▶ _JOB ITEM_
All lines in the entries below that hold "Filipineve" make up the answer.

Data records
▼▼▼

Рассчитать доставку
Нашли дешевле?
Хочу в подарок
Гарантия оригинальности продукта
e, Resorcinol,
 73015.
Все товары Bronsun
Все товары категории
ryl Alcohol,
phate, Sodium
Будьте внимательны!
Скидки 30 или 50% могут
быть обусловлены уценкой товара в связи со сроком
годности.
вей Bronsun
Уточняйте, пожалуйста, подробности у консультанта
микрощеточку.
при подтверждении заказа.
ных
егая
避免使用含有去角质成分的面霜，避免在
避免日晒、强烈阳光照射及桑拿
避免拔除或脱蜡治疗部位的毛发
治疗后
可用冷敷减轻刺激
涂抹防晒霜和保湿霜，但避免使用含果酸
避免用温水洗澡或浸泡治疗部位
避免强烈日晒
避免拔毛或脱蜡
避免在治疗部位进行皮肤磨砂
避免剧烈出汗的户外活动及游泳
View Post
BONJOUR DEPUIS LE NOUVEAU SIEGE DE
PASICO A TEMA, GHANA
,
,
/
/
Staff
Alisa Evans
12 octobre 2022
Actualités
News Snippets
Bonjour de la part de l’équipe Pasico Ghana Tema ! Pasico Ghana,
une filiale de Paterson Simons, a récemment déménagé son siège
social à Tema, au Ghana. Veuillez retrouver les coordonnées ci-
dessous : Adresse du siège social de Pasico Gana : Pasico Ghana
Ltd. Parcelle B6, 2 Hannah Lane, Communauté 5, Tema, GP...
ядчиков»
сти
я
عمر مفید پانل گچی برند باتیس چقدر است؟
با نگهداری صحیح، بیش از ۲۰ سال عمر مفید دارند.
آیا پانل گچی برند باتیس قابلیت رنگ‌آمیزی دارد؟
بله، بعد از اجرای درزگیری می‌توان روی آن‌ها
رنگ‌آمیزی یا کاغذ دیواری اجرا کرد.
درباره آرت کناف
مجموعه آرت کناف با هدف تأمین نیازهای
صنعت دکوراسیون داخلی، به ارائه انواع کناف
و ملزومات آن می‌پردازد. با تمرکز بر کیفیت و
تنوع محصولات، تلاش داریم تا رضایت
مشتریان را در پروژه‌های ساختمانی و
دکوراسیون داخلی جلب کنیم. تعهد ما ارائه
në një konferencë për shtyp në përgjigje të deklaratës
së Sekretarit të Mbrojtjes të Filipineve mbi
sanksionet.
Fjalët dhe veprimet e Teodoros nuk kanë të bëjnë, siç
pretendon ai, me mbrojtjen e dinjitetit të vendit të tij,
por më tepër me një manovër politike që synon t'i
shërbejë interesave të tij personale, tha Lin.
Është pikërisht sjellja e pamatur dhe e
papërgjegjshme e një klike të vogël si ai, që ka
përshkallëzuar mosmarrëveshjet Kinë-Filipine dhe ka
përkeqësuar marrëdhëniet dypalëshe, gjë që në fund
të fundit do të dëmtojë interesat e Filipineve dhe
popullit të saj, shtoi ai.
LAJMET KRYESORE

▲▲▲

▶ _YOUR RESPONSE_
së Sekretarit të Mbrojtjes të Filipineve mbi
të fundit do të dëmtojë interesat e Filipineve dhe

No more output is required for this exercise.